Gözaltına alındıktan sonra haklarında dava açılan Cumartesi insanlarından İsmail Yücel beyanda bulundu:

"Yakınım Veysel Güney Gaziantep Cezaevi'nde 1981'de idam edildi. Kayıp yakınlarının anlattığı gibi biz Galatasaray Lisesi'nin önüne basın açıklaması yapmaya gittik. Önce etrafımız sarıldı, sonra anonsu duyduk. Gitmemiz için koridor açılmadı ve ters kelepçelerle gözaltına alındık."

Leman Yurtsever:

"29 yıldır Cumartesi Anneleri’nin hak mücadelesinin yanındayım. O günden bu güne kadar hep biz yargılandık. Bir tane polis hakkında dava açılmadı. 950’nci haftaya gelene kadar kelepçelerle gözaltına alındık. Galatasaray Lisesi’nin önüne gelmeden ablukaya alındık. Anons yapıldı, ancak dağılmamız için koridor açılmadı. 950’nci haftada üç hastane dolaştırıldık. Aç ve susuz bırakıldık. Burada yargılanması gereken o günkü kolluk güçleri ve onlara emir verenlerdir."

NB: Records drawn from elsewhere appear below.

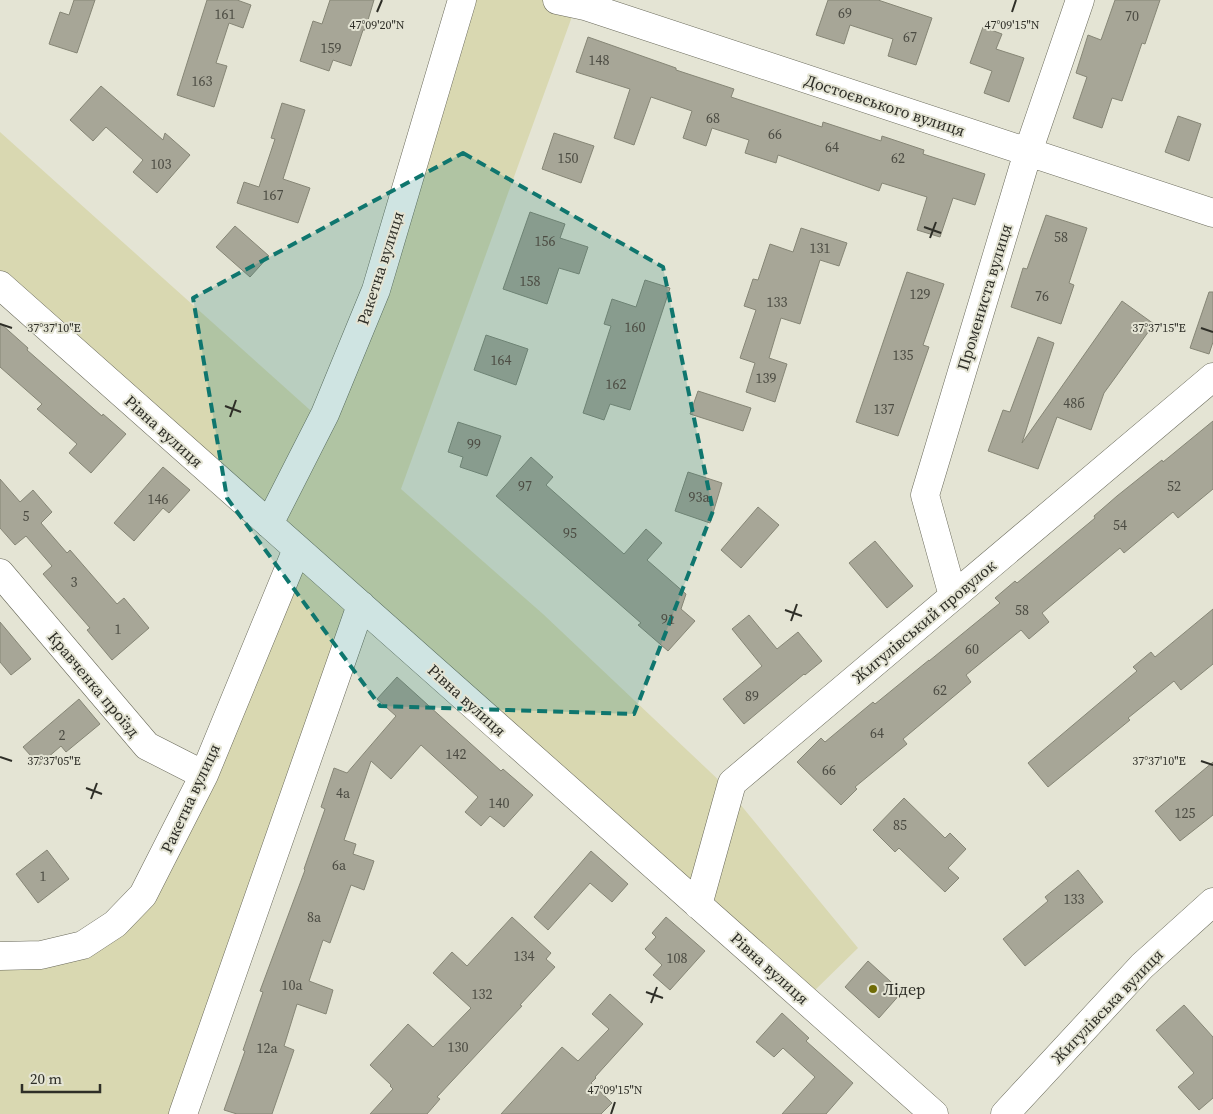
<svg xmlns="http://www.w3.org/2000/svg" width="1213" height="1114" viewBox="0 0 1213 1114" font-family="'Source Serif 4',serif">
<rect width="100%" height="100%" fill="#e4e4d4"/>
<path fill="#d9d8b1" d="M471 0H578L401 489 543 614 725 786 695 891 356 593 174 1114H0V967L121 931 305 549 0 279V132L329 427Z
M735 798 858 948 812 993 707 901Z"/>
<path fill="#a7a697" stroke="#868676" d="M74 0H95L77 53 49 44 60 12 69 15Z
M207 0H237L251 5 243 28 229 23 216 63 227 66 214 107 177 95Z
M330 0H374L365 30H363L351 66 333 60 329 71 300 61 313 21 322 24Z
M828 0H878L932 18 916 65 888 56 893 39 850 25 844 44 816 35Z
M1115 0H1160L1145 44 1142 43 1122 101 1112 98 1102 128 1073 118 1087 77 1076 73 1088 35 1101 40Z
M983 27 1002 34 996 49 1024 58 1009 102 984 93 992 71 970 63Z
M588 37 676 68V70L734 89 731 97 822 127 823 122 881 141 882 136 924 150 923 154 985 174 975 205 953 198 940 237 917 230 927 197 882 183 879 191 778 155 776 163 745 153 749 140 712 128 706 146 683 138 692 111 651 97 634 145 614 138 630 89 576 72Z
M101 86 163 140 165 133 190 155 157 193 133 172 143 160 106 127 93 141 70 120Z
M282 103 305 110 283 179 310 188 298 223 237 203 244 182 259 187 275 139 271 138Z
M1178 116 1201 124 1189 161 1165 152Z
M554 133 594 146 581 183 542 169Z
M530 212 565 224 560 238 588 247 579 274 559 268 547 304 503 289Z
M1046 215 1087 228 1069 283 1074 285 1061 324 1011 307 1023 268 1027 269Z
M235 226 269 256 250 277 216 247Z
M801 228 847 243 839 266 820 260 800 324 781 318 769 358 787 364 775 402 746 392 755 363 740 358 756 310 744 306 753 279 758 280 770 244 793 252Z
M907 272 944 284 923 345 929 347 898 436 856 422Z
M645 280 670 288 630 410 610 404 604 420 583 413 611 326 604 324 612 299 636 307Z
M1209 292H1213V342L1209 354 1190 348Z
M1122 301 1154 324 1104 393 1091 430 1057 417 1038 469 988 451 1003 410 1010 412 1038 337 1054 343 1022 443Z
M0 323 28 348 27 350 102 416 103 414 126 434 91 473 69 453 77 444 37 409 42 404 0 367Z
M486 335 528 349 516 385 474 370Z
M698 391 751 408 743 431 690 414Z
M1213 421V489L1178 518 1173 512 1124 553 1120 548 1042 613 1049 622 1029 639 1021 630 966 675 971 682 903 739 907 744 855 787 857 789 841 805 797 762 821 738 825 742 873 702 875 704 929 660V661L1000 603 995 598 1015 581 1017 583 1095 518 1094 516 1117 496 1162 460 1163 462Z
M458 422 501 436 487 476 460 467 463 457 448 452Z
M531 457 553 477 546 485 624 554 646 529 662 543 647 560 686 594 681 609 695 621 668 651 638 625 641 623 496 496Z
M163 467 190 490 169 513 163 508 134 541 114 523Z
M688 472 722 483 710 523 675 511Z
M0 479 20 502 33 490 52 512 41 523 67 553 70 550 117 604 124 598 149 628 112 660 87 630 90 628 43 574 52 566 26 536 15 545 0 528Z
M758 507 779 525 741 568 721 550Z
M875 541 913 586 887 608 849 563Z
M1213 609V664L1181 690 1174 681 1128 718 1130 720 1048 787 1028 763 1137 671 1133 667 1151 652 1155 657Z
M749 615 777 649 798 632 822 661 805 675 804 674 744 724 723 699 762 666 732 629Z
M0 622 31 659 11 675 0 662Z
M397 677 501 771 503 769 533 795 504 827 490 816 481 826 465 812 478 797 421 745 391 779 371 761 344 840 356 844 353 854 374 861 364 890 351 885 330 943 323 940 309 981 333 990 326 1014 297 1004 284 1046 294 1050 272 1114H237L224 1110 245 1051 243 1050 263 992 260 991 305 870 304 869 325 809 321 807 334 768 347 773 396 716 377 699Z
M79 699 100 724 66 752 61 746 39 765 23 747Z
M1213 762V815L1180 841 1155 811Z
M904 798 945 838 950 833 966 849 948 868 959 878 945 892 899 848 895 852 873 830Z
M47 850 69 879 38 903 16 874Z
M591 851 628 884 612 902 590 883 548 930 534 917Z
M1078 870 1103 902 1025 966 1003 939 1048 901 1045 897Z
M512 917 551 953 546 959 555 967 520 1005 522 1006 437 1097 440 1099 427 1114H370L393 1089 390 1086 391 1085 370 1065 408 1024 433 1047 471 1008 433 973 452 952 467 966Z
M666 917 705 951 670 990 653 975 662 965 645 949 656 937 652 933Z
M868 961 902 992 879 1018 845 987Z
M610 994 643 1024 595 1077 596 1078 591 1083 612 1103 601 1114H501L562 1047 578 1061 609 1029 592 1014Z
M1184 1005 1213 1037V1098L1199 1110 1178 1087 1194 1073 1156 1030Z
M782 1013 809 1038 806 1041 853 1083 826 1114H782L815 1077 783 1048 774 1057 756 1042Z"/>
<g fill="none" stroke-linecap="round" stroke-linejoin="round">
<g stroke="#69695a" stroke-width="29">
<path id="minor" d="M557 0 585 6 1213 213
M0 285 934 1114
M269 524 325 414 376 290 462 0
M0 573 147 746 204 775
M953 596 925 495 1028 152 1080 0
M698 905 732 783 1213 377
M0 956 41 955 83 945 115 924 143 895 204 775 297 549
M183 1114 361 605
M1005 1114 1142 966 1213 902"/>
</g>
<use href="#minor" stroke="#fff" stroke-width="28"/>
</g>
<path fill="#0f766e" fill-opacity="0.2" stroke="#0f766e" stroke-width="4" stroke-dasharray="10 6" stroke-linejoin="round" d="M463 153 663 267 713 511 634 714 380 706 227 498 193 298Z"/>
<path fill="none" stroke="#2e2e27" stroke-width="2" d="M377 12 382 0M1012 12 1016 0M924 227 941 233M930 238 936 222M0 324 12 328M1201 328 1213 332M225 406 241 412M230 417 236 400M785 610 802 616M791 621 797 604M0 757 12 761M1201 761 1213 765M86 788 102 794M91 799 97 783M646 992 663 998M651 1003 657 987M611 1114 615 1102"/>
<circle fill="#6f6b06" stroke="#e4e4d4" stroke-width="2" cx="873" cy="989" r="5"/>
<g text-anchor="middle" stroke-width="4" stroke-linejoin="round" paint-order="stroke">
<g font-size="14" fill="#4c4c43">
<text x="845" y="18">69</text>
<text x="225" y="19">161</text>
<text x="1132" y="21">70</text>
<text x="910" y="42">67</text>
<text x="331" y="53">159</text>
<text x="599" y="65">148</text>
<text x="202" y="86">163</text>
<text x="713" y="123">68</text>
<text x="775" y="139">66</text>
<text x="832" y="152">64</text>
<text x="568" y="163">150</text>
<text x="898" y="163">62</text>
<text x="161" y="169">103</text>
<text x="273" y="200">167</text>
<text x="1061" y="242">58</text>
<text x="545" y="246">156</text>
<text x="820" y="253">131</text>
<text x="530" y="286">158</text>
<text x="920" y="299">129</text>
<text x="1042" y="301">76</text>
<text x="777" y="307">133</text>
<text x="635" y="332">160</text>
<text x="903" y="360">135</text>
<text x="501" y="365">164</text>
<text x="766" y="383">139</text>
<text x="616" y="389">162</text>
<text x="1074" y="408">48б</text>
<text x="884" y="414">137</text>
<text x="474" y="449">99</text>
<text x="525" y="491">97</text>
<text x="1174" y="491">52</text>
<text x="699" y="502">93а</text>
<text x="158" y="504">146</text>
<text x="26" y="521">5</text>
<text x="1120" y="530">54</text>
<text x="570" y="538">95</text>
<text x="74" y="587">3</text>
<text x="1022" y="615">58</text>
<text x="668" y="624">91</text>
<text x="118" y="634">1</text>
<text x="972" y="654">60</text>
<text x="940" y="695">62</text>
<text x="752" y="701">89</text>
<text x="877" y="738">64</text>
<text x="62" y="740">2</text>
<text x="456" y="759">142</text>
<text x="829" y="775">66</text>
<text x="343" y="798">4а</text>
<text x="499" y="808">140</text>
<text x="1185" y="818">125</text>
<text x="900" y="830">85</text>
<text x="339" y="870">6а</text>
<text x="43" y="881">1</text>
<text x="1074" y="904">133</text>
<text x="314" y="922">8а</text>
<text x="524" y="961">134</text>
<text x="677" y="963">108</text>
<text x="292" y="990">10а</text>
<text x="482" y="999">132</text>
<text x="458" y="1052">130</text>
<text x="267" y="1053">12а</text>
</g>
<g font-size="16" fill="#2e2e27" stroke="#e4e4d4">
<text transform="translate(885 105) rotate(18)" y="6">Достоєвського вулиця</text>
<text transform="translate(380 268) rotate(-72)" y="6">Ракетна вулиця</text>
<text transform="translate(984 297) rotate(-73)" y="6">Промениста вулиця</text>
<text transform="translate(164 431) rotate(42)" y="6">Рівна вулиця</text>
<text transform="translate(924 621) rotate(-40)" y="6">Жигулівський провулок</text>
<text transform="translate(94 684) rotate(50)" y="6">Кравченка проїзд</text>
<text transform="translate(467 700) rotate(42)" y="6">Рівна вулиця</text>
<text transform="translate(190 798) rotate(-65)" y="6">Ракетна вулиця</text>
<text transform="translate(770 968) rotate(42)" y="6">Рівна вулиця</text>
<text transform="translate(1107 1006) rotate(-46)" y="6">Жигулівська вулиця</text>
</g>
<g font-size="16" fill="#2e2e27" stroke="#e4e4d4" text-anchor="start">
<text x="883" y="995">Лідер</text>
</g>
</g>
<g font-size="12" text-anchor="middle" fill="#2e2e27" stroke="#e4e4d4" stroke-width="4" stroke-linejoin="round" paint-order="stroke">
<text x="377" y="29">47°09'20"N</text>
<text x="1012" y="29">47°09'15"N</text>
<text x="1159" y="332">37°37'15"E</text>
<text x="54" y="332">37°37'10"E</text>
<text x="1159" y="765">37°37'10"E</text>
<text x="54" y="765">37°37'05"E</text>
<text x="615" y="1094">47°09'15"N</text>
</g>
<path d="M22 1084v8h78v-8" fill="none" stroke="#2e2e27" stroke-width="2.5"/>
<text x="30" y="1084" font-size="15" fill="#2e2e27" stroke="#e4e4d4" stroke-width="4" paint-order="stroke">20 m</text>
</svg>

Meryem Bars: "Alana varmadan etrafımız çevrilerek gözaltına alındık. Anons yapılmamıştı daha. Etrafımız çevrildikten sonra anons yapıldı, ama dağılmamız için koridor açılmadı. Kelepçelerle üç hastane dolaştırıldık. Anayasal hakkımızı kullanmak için oradaydık."

Mukaddes Şamiloğlu: "Olay günü kayıp aileleri ve hak savunucularının etrafı kuşatılmıştı. Ben ve İkbal Eren alandan üç metre uzaklaşmıştık ki polis amirinin emriyle etrafımız sarıldı. Yaya yolunu işgal ettiğimizi iddia ettiler. Yaya olarak yürüme hakkımız engellendi. Kolluk kuvvetleri bizi sıkıştırdığı için adım atma imkanımız yoktu. Emniyet amiri bizimle özel görüşme yapmak için polis otosuna sürükledi. Bu araçla üç hastane gezdirildik. Bu soruşturmayı açan savcı Erol Çelik, daha önce hakkımızda takipsizlik kararı verirken ne oldu da 950’nci hafta buluşmamızla ilgili dava açtı? Biz bir suç işlemedik, anayasal hakkımızı kullandık."

Aylin Tekiner: "İnsan hakları savunucusuyum, dolayısıyla hak mücadelesi veren Cumartesi Annelerin yanında olmaya çalışıyorum. Haksız yere gözaltına alındık. Beraatimi talep ediyorum."

Hatice Korkmaz: "Cumartesi Anneleri’nin buluşmasına katıldım. Anayasa Mahkemesi hak ihlali kararı verdi. İkbal Eren'in söylediklerine katılıyorum, beraatimi talep ediyorum."

Avukatların beyanına geçildi. Batman Barosu Başkanı Erkan Şenses ve Van Barosu Başkanı Sinan Özaraz dosyadaki hukuksuzluklara dikkat çekti.